▶ _Apply what you read_
**a.** In the primary tumor table, copy the part that opens with the words containing "Tumor 3 cm or" and closes with "the main bronchus)", replacing "lobar bronchus" with "segmental bronchus".
**b.** According to the primary tumor table, what size range defines category T1b?

Table 3. Assessment of primary tumor (T feature)

Category

Definition

TX

Primary tumor cannot be assessed, or tumor is indicated by the presence of malignant cells in sputum or bronchial washings but not visualized by imaging or bronchoscopy

T0

No evidence of primary tumor

Tis

Carcinoma in situ

T1

Tumor 3 cm or less in greatest dimension, surrounded by the lung or visceral pleura, without bronchoscopic evidence of invasion more proximal than the lobar bronchus (i.e. not in the main bronchus)

T1mi

Minimally invasive adenocarcinoma (MIA)

Solitary adenocarcinoma (≤ 3 cm) with a predominant lepidic pattern with an invasive component5 mm in the greatest dimension, without necrosis, pleural infiltration, alveolar filling (STAS)

T1a

Tumor 1 cm or less in greatest dimension

This includes superficially spreading tumor of any size with its invasive component limited to the bronchial wall, which may extend proximal to the main bronchus

T1b

Tumor more than 1 cm but not more than 2 cm in greatest dimension

T1c

Tumor more than 2 cm but not more than 3 cm in greatest dimension

T2

Tumor more than 3 cm but not more than 5 cm

or

tumor with any of the following features:

  • involves the main bronchus, regardless of distance to the carina, but without involvement of the carina
  • invades the visceral pleura
  • associated with atelectasis or obstructive pneumonitis that extends to the hilar region either involving part of or the entire lung

T2a

Tumor more than 3 cm but not more than 4 cm in greatest dimension

  • Infiltration of adjacent lobe through an interlobar fissure or directly if the fissure is not developed unless higher stage T criteria are met
  • Hilar adipose tissue infiltration unless higher stage T criteria are met

T2b

Tumor more than 4 cm but not more than 5 cm in greatest dimension

T3

Tumor more than 5 cm but not more than 7 cm in greatest dimension

or

one that directly invades any of the following:

  • parietal pleura
  • chest wall (including superior sulcus tumors)

▶ _Supplied entries_
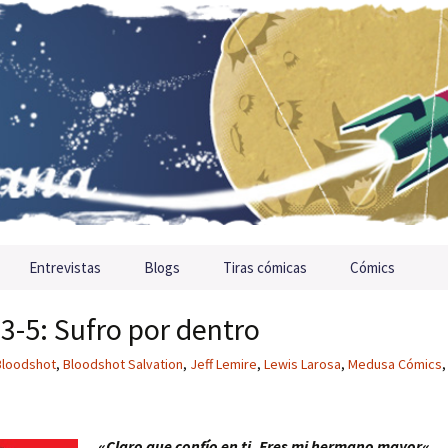
Entrevistas
Blogs
Tiras cómicas
Cómics
3-5: Sufro por dentro
Bloodshot
,
Bloodshot Salvation
,
Jeff Lemire
,
Lewis Larosa
,
Medusa Cómics
,
«
Claro que confío en ti. Eres mi hermano mayor
«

▶ _Task answers_
**a.**
Tumor 3 cm or less in greatest dimension, surrounded by the lung or visceral pleura, without bronchoscopic evidence of invasion more proximal than the segmental bronchus (i.e. not in the main bronchus)

**b.** Tumor more than 1 cm but not more than 2 cm in greatest dimension.